◆ **TASK**: What you return must match the listing exactly, with every image removed.

◆ **DATA SHOWN**:
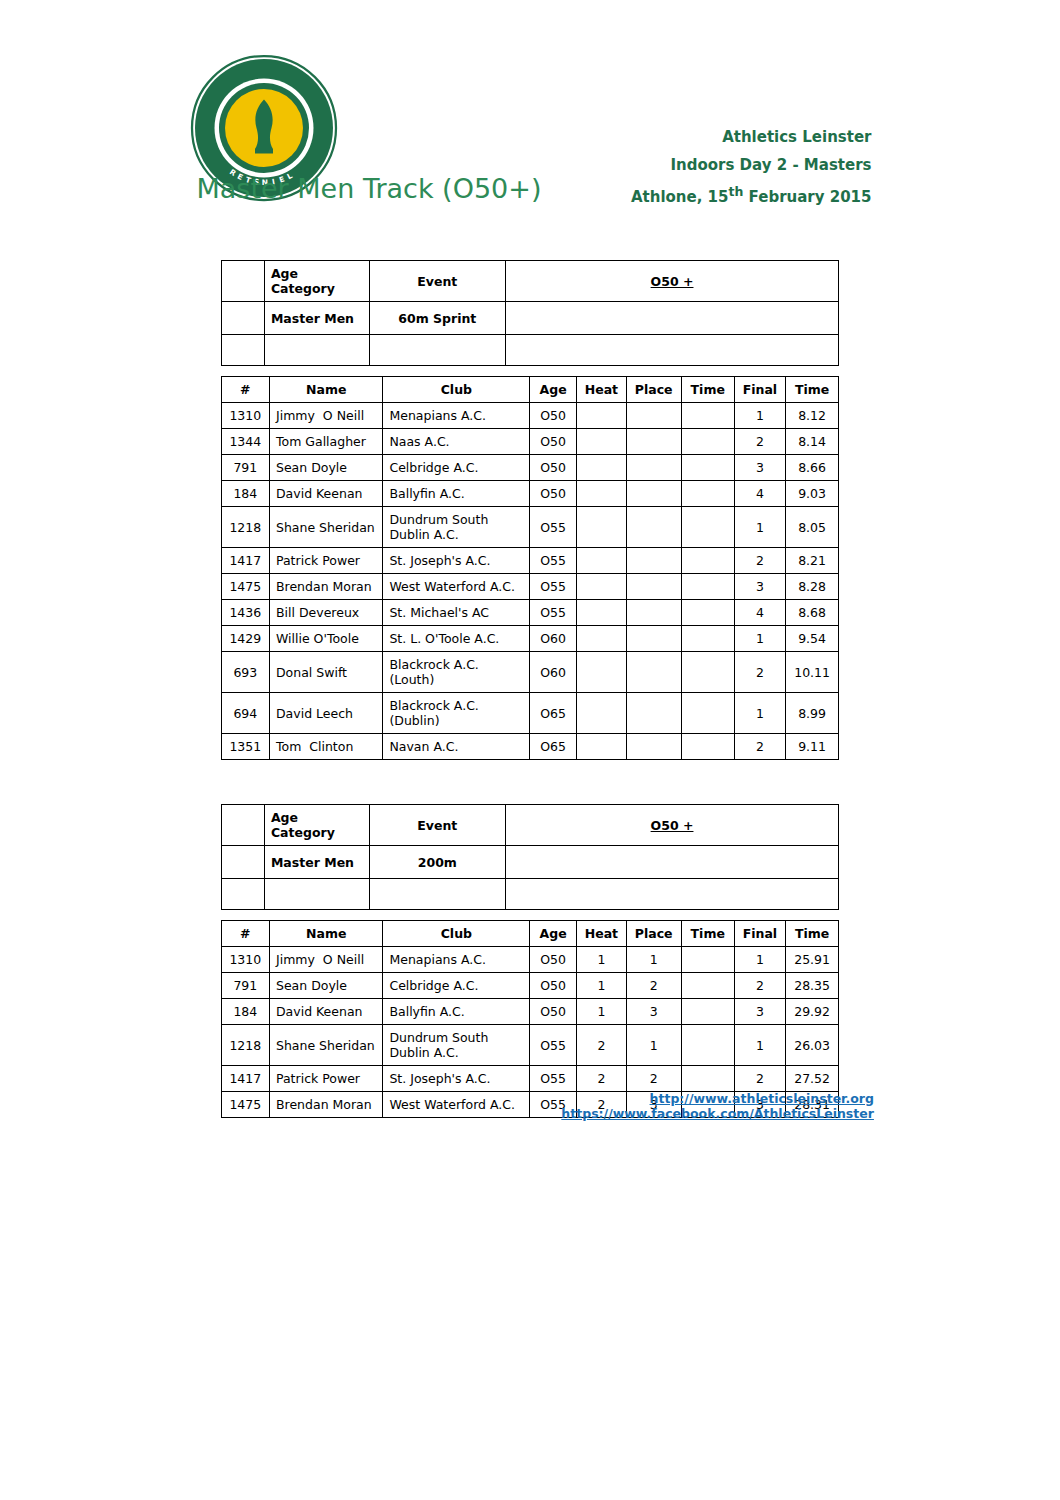A T H L E T I C S A S S O C I A T I O N O F I R E L A N D L E I N S T E R
Athletics Leinster
Indoors Day 2 - Masters
Athlone, 15th February 2015
Master Men Track (O50+)
| | Age Category | Event | O50 + |
| | Master Men | 60m Sprint | |
| # | Name | Club | Age | Heat | Place | Time | Final | Time |
| --- | --- | --- | --- | --- | --- | --- | --- | --- |
| 1310 | Jimmy O Neill | Menapians A.C. | O50 | | | | 1 | 8.12 |
| 1344 | Tom Gallagher | Naas A.C. | O50 | | | | 2 | 8.14 |
| 791 | Sean Doyle | Celbridge A.C. | O50 | | | | 3 | 8.66 |
| 184 | David Keenan | Ballyfin A.C. | O50 | | | | 4 | 9.03 |
| 1218 | Shane Sheridan | Dundrum South Dublin A.C. | O55 | | | | 1 | 8.05 |
| 1417 | Patrick Power | St. Joseph's A.C. | O55 | | | | 2 | 8.21 |
| 1475 | Brendan Moran | West Waterford A.C. | O55 | | | | 3 | 8.28 |
| 1436 | Bill Devereux | St. Michael's AC | O55 | | | | 4 | 8.68 |
| 1429 | Willie O'Toole | St. L. O'Toole A.C. | O60 | | | | 1 | 9.54 |
| 693 | Donal Swift | Blackrock A.C. (Louth) | O60 | | | | 2 | 10.11 |
| 694 | David Leech | Blackrock A.C. (Dublin) | O65 | | | | 1 | 8.99 |
| 1351 | Tom Clinton | Navan A.C. | O65 | | | | 2 | 9.11 |
| | Age Category | Event | O50 + |
| | Master Men | 200m | |
| # | Name | Club | Age | Heat | Place | Time | Final | Time |
| --- | --- | --- | --- | --- | --- | --- | --- | --- |
| 1310 | Jimmy O Neill | Menapians A.C. | O50 | 1 | 1 | | 1 | 25.91 |
| 791 | Sean Doyle | Celbridge A.C. | O50 | 1 | 2 | | 2 | 28.35 |
| 184 | David Keenan | Ballyfin A.C. | O50 | 1 | 3 | | 3 | 29.92 |
| 1218 | Shane Sheridan | Dundrum South Dublin A.C. | O55 | 2 | 1 | | 1 | 26.03 |
| 1417 | Patrick Power | St. Joseph's A.C. | O55 | 2 | 2 | | 2 | 27.52 |
| 1475 | Brendan Moran | West Waterford A.C. | O55 | 2 | 3 | | 3 | 28.31 |
http://www.athleticsleinster.org
https://www.facebook.com/AthleticsLeinster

◆ **OUTPUT FOR THIS TASK**:
A T H L E T I C S A S S O C I A T I O N O F I R E L A N D L E I N S T E R
Athletics Leinster
Indoors Day 2 - Masters
Athlone, 15th February 2015
Master Men Track (O50+)
| | Age Category | Event | O50 + |
| | Master Men | 60m Sprint | |
| # | Name | Club | Age | Heat | Place | Time | Final | Time |
| --- | --- | --- | --- | --- | --- | --- | --- | --- |
| 1310 | Jimmy O Neill | Menapians A.C. | O50 | | | | 1 | 8.12 |
| 1344 | Tom Gallagher | Naas A.C. | O50 | | | | 2 | 8.14 |
| 791 | Sean Doyle | Celbridge A.C. | O50 | | | | 3 | 8.66 |
| 184 | David Keenan | Ballyfin A.C. | O50 | | | | 4 | 9.03 |
| 1218 | Shane Sheridan | Dundrum South Dublin A.C. | O55 | | | | 1 | 8.05 |
| 1417 | Patrick Power | St. Joseph's A.C. | O55 | | | | 2 | 8.21 |
| 1475 | Brendan Moran | West Waterford A.C. | O55 | | | | 3 | 8.28 |
| 1436 | Bill Devereux | St. Michael's AC | O55 | | | | 4 | 8.68 |
| 1429 | Willie O'Toole | St. L. O'Toole A.C. | O60 | | | | 1 | 9.54 |
| 693 | Donal Swift | Blackrock A.C. (Louth) | O60 | | | | 2 | 10.11 |
| 694 | David Leech | Blackrock A.C. (Dublin) | O65 | | | | 1 | 8.99 |
| 1351 | Tom Clinton | Navan A.C. | O65 | | | | 2 | 9.11 |
| | Age Category | Event | O50 + |
| | Master Men | 200m | |
| # | Name | Club | Age | Heat | Place | Time | Final | Time |
| --- | --- | --- | --- | --- | --- | --- | --- | --- |
| 1310 | Jimmy O Neill | Menapians A.C. | O50 | 1 | 1 | | 1 | 25.91 |
| 791 | Sean Doyle | Celbridge A.C. | O50 | 1 | 2 | | 2 | 28.35 |
| 184 | David Keenan | Ballyfin A.C. | O50 | 1 | 3 | | 3 | 29.92 |
| 1218 | Shane Sheridan | Dundrum South Dublin A.C. | O55 | 2 | 1 | | 1 | 26.03 |
| 1417 | Patrick Power | St. Joseph's A.C. | O55 | 2 | 2 | | 2 | 27.52 |
| 1475 | Brendan Moran | West Waterford A.C. | O55 | 2 | 3 | | 3 | 28.31 |
http://www.athleticsleinster.org
https://www.facebook.com/AthleticsLeinster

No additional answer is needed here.